DATELINE: Last of the Ninth?
Golf Duffer & Liaison.
Trump just canceled throwing out the first pitch next week at the Red Sox-Yankees game at Yankee Stadium. Is it going to be too hot? Or did Secret Service say that they couldn’t protect him? Trump joked last year that he needed a suit of armor for such an appearance.
Who is setting up these faux sports events for Trump?
You may be surprised or not: according to Abigail Hess, intrepid CNBC reporter, it is none other than Rudy Giuliani’s 32-year old son.
Yes, if you are puzzled why Trump has had more sports involvement lately, you could look no deeper than Andrew Giuliani whose job, as special sports liaison, is to ferret out aging, dumb jocks who support Trump without question.
So, Bob Cousy of the Celtics receives a Medal of Freedom. Some teams are invited to the White House, and others are disparaged.
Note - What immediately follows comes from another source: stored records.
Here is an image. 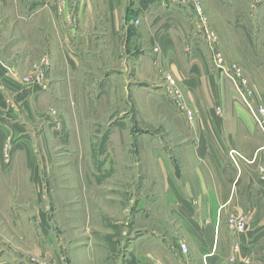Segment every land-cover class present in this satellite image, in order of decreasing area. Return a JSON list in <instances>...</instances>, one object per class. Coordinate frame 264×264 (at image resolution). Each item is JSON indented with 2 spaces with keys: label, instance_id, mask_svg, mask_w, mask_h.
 Masks as SVG:
<instances>
[{
  "label": "crops",
  "instance_id": "1",
  "mask_svg": "<svg viewBox=\"0 0 264 264\" xmlns=\"http://www.w3.org/2000/svg\"><path fill=\"white\" fill-rule=\"evenodd\" d=\"M12 1L0 6L8 15L0 49L6 44L21 52L11 57V73L0 67V152L22 131L19 143L30 139L23 120L36 101L38 121L59 133L53 143L58 154L85 156V172L99 174L85 187L108 191L101 212L131 221L137 235L125 264H264V133L252 134L253 120L237 110L225 116L209 110L206 116L189 85L193 79L178 66V52L171 51L169 68L160 62L168 69L164 77L187 79L193 93L182 82L156 84L157 41H181L177 30L187 33L190 0ZM16 26L21 48L5 38ZM8 47L1 53L12 54ZM44 58L51 66L43 87L11 78ZM177 88L191 118L177 104ZM17 90L22 92L14 103ZM165 107L169 128L161 135L145 124ZM233 151L238 155L232 157ZM94 214L92 206L86 209L90 221ZM240 222L242 231L235 227Z\"/></svg>",
  "mask_w": 264,
  "mask_h": 264
},
{
  "label": "rangeland",
  "instance_id": "2",
  "mask_svg": "<svg viewBox=\"0 0 264 264\" xmlns=\"http://www.w3.org/2000/svg\"><path fill=\"white\" fill-rule=\"evenodd\" d=\"M10 1L3 2L10 4ZM217 1L218 4L212 0L188 1L187 5H193L187 14L189 28L186 34L184 30H177L181 41L176 39L175 45L157 41L154 51L157 59L156 84L164 86L166 80L173 86L181 84L182 81L171 80V76L165 78L168 69H163L160 63L167 64L169 68L168 64L173 62L171 51L178 52V66L185 77L193 79V82L190 81L193 84L189 85L193 86L194 93L189 89L194 98L203 104L205 115L209 116V110L215 111L218 116L237 110V115L240 112L239 115L250 116L256 125V128L254 125L249 127L251 133L261 136L264 133V0ZM3 2L0 0V6ZM5 10L0 7V31L8 18ZM7 29L5 38L21 48L20 41L24 40L16 37L20 32L18 27ZM6 46L2 45L0 49V67L11 73L14 68L11 57L21 51L8 47V51L12 49V54L1 53ZM46 59L34 60L27 72L14 71L11 78L20 80L28 88L43 87L45 82L40 85L35 75ZM48 75L47 71L45 80ZM186 81L182 85L188 91ZM21 92L12 91L14 103L19 102L17 97ZM35 104L36 101H33L31 117H26L27 122L23 120L24 124L28 123L26 131L31 132L30 139L20 144L21 137L26 135L22 131L25 135L17 136L16 140L10 137L0 152L3 166L0 168V262L125 264L127 248L137 235L132 231L131 221L116 219V213L101 212L102 208L106 210L103 203L108 201V191L85 187L89 179L94 182L95 175L99 174L85 172L89 164V158L85 156L74 158L58 154L59 149L53 143L59 133L50 125L38 121L40 114L37 119ZM63 106L67 114V105ZM53 107L48 106L47 109L57 117ZM166 107L163 114L161 109L158 110L151 120L153 124H145L154 127V132L161 135H165L169 128L166 114L171 111ZM42 109L46 111L45 107ZM106 128L104 126V132ZM22 152L27 155H22ZM131 197L125 194V202L129 203ZM91 206L94 215H97L93 221L86 215V209ZM157 264L164 263L160 261Z\"/></svg>",
  "mask_w": 264,
  "mask_h": 264
},
{
  "label": "built area",
  "instance_id": "3",
  "mask_svg": "<svg viewBox=\"0 0 264 264\" xmlns=\"http://www.w3.org/2000/svg\"><path fill=\"white\" fill-rule=\"evenodd\" d=\"M50 60L49 59H46L42 64H41V66H40V70L39 71H37V75H35L38 79H37V81L38 82H40V85H42L41 84V82H45L46 80H45V78H46V74H47V71H48V67L50 66ZM173 85V84H172ZM174 87H175V85H174ZM175 95H176V101H177V104H178V106L182 109V110H184V111H186L187 112V114H188V116L191 118L192 116H193V110H191L188 106H187V104H186V100H185V98H184V96H183V94H182V92L181 91H179L178 90V88L175 90ZM56 128L57 129H60L61 128V123H60V121H58V120H56ZM8 151V150H7ZM233 154H236V155H238V153H236L235 151H233L232 153H231V156L232 157H234L233 156ZM7 156H8V154H7ZM236 227V229H238L239 231H242L243 229H244V223L243 222H240V223H238L237 224V226H235ZM182 250L184 251V252H187V246L186 245H182Z\"/></svg>",
  "mask_w": 264,
  "mask_h": 264
}]
</instances>
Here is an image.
Blame it on a Giuliani advisor.
Daddy Rudy claims there is no pay-off or pay-back to hire the son of the President’s personal lawyer at $100,000 grand per year. Rudy notes it is a “nice” job to locate aged in the wood sports figures for Trump to play golf with (Brett Favre only this week), and sound them out for public statements of support.
NASCAR is no accident for Trump. He knows all about the Confederate flags on race cars because of Andrew Giuliani, and there is a safe spot and sport for Trump to canoodle with unquestioned stars of the past.